Saydam’ın “Kurallar, istisnalarıyla ayakta durur” sözüne sırtınızı yaslayıp ‘yaşamı içselleştirme yolculuğunuzu tasarlamak’ üzere okunması gerektiğini söylediği “Eş ve Müşteri Nasıl Kaybedilir?” kitabından hayatıma yön (aynı zamanda da çeki düzen) verecek 14 madde çıkardım:

#Mizah, şaka ya da espri… Ancak iki taraf da gülümseyebiliyorsa bunların varlığından bahsedilebilir. Taraflardan biri geriliyorsa asıl algılanan mizah değil tam aksine küçümsenme, tahrik olma türünden duygular oluyor.

#İnsan daha çok pratikteki hatalardan öğreniyor, başarılardan değil. Hatalar zenginlik katıyor insana.

#Eğitimin ayrılmaz parçası, ezeli ve ebedi tamamlayıcısı ‘irfan’ı geliştiren tek unsur ‘acı’dır işte; yenilgilerin, hataların, başarısızlıkların getirdiği acı. Tecrübe ise ancak bu ‘acılı’ süreç ‘okunduğu’ ve gereken ‘bedel ödendiği’ zaman oluşur.

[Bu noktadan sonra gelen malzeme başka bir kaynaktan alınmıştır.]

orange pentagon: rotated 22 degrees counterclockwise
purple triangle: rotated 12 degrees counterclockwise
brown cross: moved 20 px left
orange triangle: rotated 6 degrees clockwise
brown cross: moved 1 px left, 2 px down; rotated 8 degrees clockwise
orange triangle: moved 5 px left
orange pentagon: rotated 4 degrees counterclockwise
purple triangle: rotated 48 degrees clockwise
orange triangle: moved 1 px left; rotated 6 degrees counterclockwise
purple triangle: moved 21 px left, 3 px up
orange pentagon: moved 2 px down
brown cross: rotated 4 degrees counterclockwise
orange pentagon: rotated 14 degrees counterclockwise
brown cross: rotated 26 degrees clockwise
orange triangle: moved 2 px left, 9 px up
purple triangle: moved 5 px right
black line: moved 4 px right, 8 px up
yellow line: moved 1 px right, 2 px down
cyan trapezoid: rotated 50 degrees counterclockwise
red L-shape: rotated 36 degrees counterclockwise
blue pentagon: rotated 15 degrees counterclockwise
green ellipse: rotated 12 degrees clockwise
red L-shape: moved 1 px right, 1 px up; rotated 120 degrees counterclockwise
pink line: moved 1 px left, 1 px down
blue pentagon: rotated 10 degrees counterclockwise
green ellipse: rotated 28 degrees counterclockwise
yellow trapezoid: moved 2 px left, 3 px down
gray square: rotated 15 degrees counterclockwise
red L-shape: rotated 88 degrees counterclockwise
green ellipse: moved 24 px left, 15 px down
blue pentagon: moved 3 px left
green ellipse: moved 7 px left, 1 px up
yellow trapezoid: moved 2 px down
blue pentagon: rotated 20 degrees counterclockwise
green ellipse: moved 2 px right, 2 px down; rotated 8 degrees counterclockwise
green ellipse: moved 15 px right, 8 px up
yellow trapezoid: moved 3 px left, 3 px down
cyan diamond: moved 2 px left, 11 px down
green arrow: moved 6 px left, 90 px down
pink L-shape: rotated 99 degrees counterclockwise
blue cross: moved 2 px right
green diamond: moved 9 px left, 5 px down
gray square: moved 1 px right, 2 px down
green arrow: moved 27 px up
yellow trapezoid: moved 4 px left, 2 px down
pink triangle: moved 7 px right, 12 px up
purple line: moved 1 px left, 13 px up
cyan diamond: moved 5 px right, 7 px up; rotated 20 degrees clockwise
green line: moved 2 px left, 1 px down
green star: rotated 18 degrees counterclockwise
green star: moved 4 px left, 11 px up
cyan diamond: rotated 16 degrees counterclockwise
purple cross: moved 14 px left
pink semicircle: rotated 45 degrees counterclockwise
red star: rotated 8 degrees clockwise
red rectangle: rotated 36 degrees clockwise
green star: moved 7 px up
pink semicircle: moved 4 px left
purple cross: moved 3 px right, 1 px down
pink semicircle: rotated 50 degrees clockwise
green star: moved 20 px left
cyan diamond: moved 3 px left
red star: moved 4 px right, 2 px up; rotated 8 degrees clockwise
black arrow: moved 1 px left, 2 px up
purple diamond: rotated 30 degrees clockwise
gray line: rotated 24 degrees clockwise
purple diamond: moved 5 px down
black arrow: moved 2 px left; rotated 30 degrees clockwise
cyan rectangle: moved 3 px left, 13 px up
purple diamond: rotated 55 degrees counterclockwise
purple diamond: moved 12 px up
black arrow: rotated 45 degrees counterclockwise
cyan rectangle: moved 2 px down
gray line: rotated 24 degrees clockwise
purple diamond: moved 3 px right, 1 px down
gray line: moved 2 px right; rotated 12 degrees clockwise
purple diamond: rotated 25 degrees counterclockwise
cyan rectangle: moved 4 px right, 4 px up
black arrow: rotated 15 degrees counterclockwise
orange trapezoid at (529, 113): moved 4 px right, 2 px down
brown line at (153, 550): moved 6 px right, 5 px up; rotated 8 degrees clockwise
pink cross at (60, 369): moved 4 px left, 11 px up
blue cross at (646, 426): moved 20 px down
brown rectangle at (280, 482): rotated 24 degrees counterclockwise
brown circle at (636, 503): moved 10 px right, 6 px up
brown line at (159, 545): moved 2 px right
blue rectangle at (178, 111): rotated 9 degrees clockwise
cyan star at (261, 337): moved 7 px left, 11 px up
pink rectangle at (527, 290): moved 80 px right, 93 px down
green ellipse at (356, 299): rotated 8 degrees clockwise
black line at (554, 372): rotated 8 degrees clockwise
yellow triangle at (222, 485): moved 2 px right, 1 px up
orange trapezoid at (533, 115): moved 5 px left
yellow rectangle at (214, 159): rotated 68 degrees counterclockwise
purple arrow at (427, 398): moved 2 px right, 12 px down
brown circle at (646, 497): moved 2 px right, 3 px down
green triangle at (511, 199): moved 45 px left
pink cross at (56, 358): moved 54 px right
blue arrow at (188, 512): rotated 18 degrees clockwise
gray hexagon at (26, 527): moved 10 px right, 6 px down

#İlişkilerin yönetilemez hale gelmesini engellemenin yolu, profesyonelce davranmaktan geçer. Bunun için de içinizden geldiği gibi davranmaktan vazgeçip seçilmiş davranış biçimleri sergilemek ve davranışları ‘kurgulamak’ gerekiyor.

#Yöneten tarafın “alan değil veren taraf” olduğunu akıldan çıkarmamalı

#Aslolan âşık olmak değil, anlama ve takdir etme mesafesinde durmayı bilmektir.

Oysa insanoğlunun diğer canlılara göre belki de en büyük zaafıdır, âşık olunca şuurunu kaybedip bütün kurallarını, doğrularını, alışkanlıklarını, değerlerini hiçe sayıp teslimiyetçi bir ruha bürünmesi

#İnsan zaaflarıyla barışık olmalı; ne zaafı varsa onu baştan açık yüreklilikle ortaya koymalı; o zaaflarını gidermeyi ve varsa sosyal şımarıklıktan kaynaklanan alışkanlıklarını yavaş yavaş üzerinden atmanın yollarını aramalı; tüm çabasına rağmen olmuyorsa da ısrar etmemeli.

#Davranışını değiştirebileceğimiz tek kişinin sadece “kendimiz” olduğunu asla unutmamalıyız.

#‘Bakan’ ile ‘gören’ ve hatta ‘gören’ ile ‘gördüğünü okuyan’ asla bir değildir.

#Eğer kendinizi ifade etmezseniz doğa boşluğu hiç sevmez mutlaka doldurur; o zaman başkaları sizin adınıza konuşmaya başlar.

Beni, benden daha iyi anlatacak kimse yoktur. O halde hayatımın ‘biyografi’ mi yoksa ‘otobiyografi’ mi olarak kitaplaştırılacağı da yine benim, kendimle ilgili söz hakkımı nasıl kullanacağıma bağlı. Bulunduğum ortamda, sosyal medyada alanı boş bırakır veya direksiyonu bir başkasına devredersem aracın beni götüreceği yere de razı olmak durumundayım.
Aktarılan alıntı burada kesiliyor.